(Page text)
────────────────

- From: Henri Sivonen <hsivonen@iki.fi>
- Date: Mon, 28 May 2007 17:28:06 +0300
For proper communication it is important that a document is decoded reliably. In addition, for security reasons, it is important that documents are decoded the same way by browsers and by gatekeeper tools. To this end, I think at least for conforming documents the algorithm for establishing the character encoding should be deterministic. I'd like to request two things: 1) When sniffing for meta charset, the current draft allows a use agent to give up sooner than after examining the first 512 bytes. To make meta charset sniffing reliable and deterministic so that it doesn't depend on flukes in buffering, I think UAs should (if there's no transfer protocol level charset label and no BOM) be required to consumer bytes until they find a meta charset, reach the EOF or have examined 512 bytes. That is, I think UAs should not be allowed to give up earlier. (On the other hand, I think UAs should be allowed to start examining the byte stream before 512 have been buffered without an IO error, since in general, byte stream buffer management should be up to the IO libraries and outside the scope of the HTML spec.) 2) Since the chardet step is optional and the spec doesn't make the Mozilla chardet behavior normative, I think the document should be considered non-conforming if the algorithm for establishing the character encoding proceeds to steps 6 (chardet) or 7 (last resort default). Personally, I'd prefer formulating such a document conformance requirement as part of the algorithm, but given recent feedback, I am aware that most people wish to maintain a separation of processing models and document conformance requirement. (For me, mixing the two is what I have to do in my head anyway. ;-) It wouldn't hurt, though, to say in the section on writing documents that at least one of the following is required for document conformance: * A transfer protocol-level character encoding declaration. * A meta charset within the first 512 bytes. * A BOM. -- Henri Sivonen hsivonen at iki.fi http://hsivonen.iki.fi/
Received on Monday, 28 May 2007 07:28:06 UTC

────────────────

(Data below)
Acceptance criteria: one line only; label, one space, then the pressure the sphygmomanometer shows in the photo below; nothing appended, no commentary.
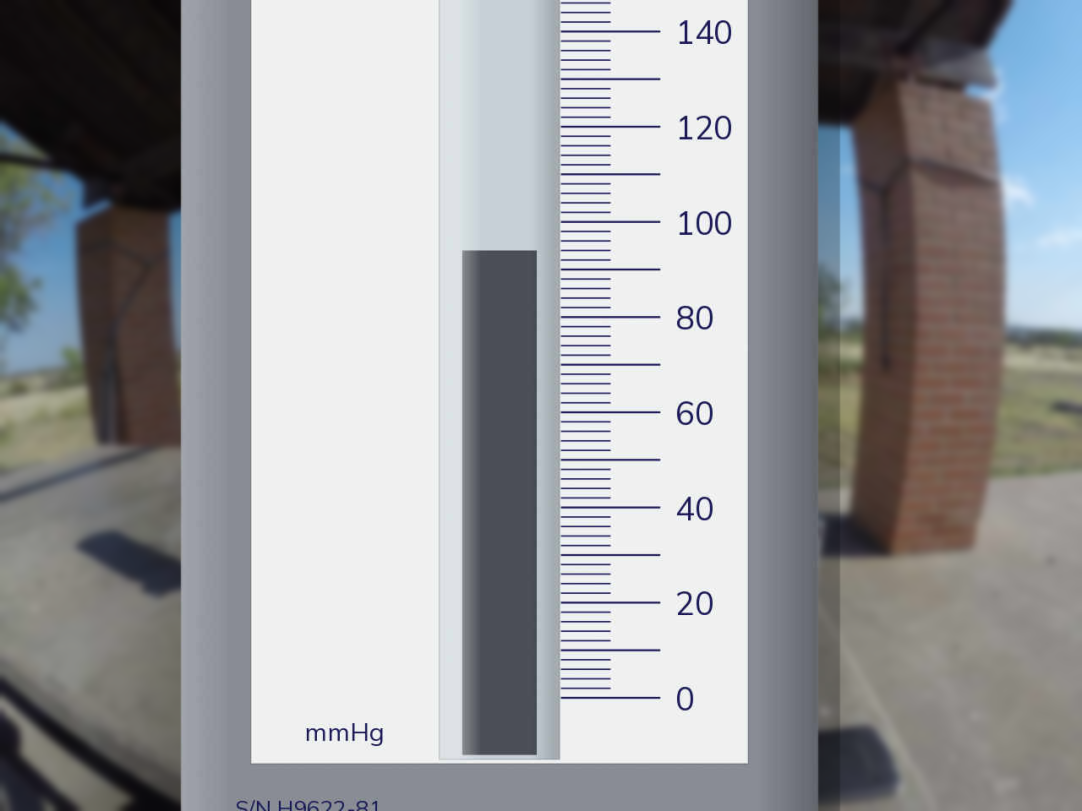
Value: 94 mmHg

────────────────

(Your objective)
In the message on character encoding, what are the three options, at least one of which the writer says is required for document conformance?

(Reply to the exercise)
A transfer protocol-level character encoding declaration, a meta charset within the first 512 bytes, or a BOM.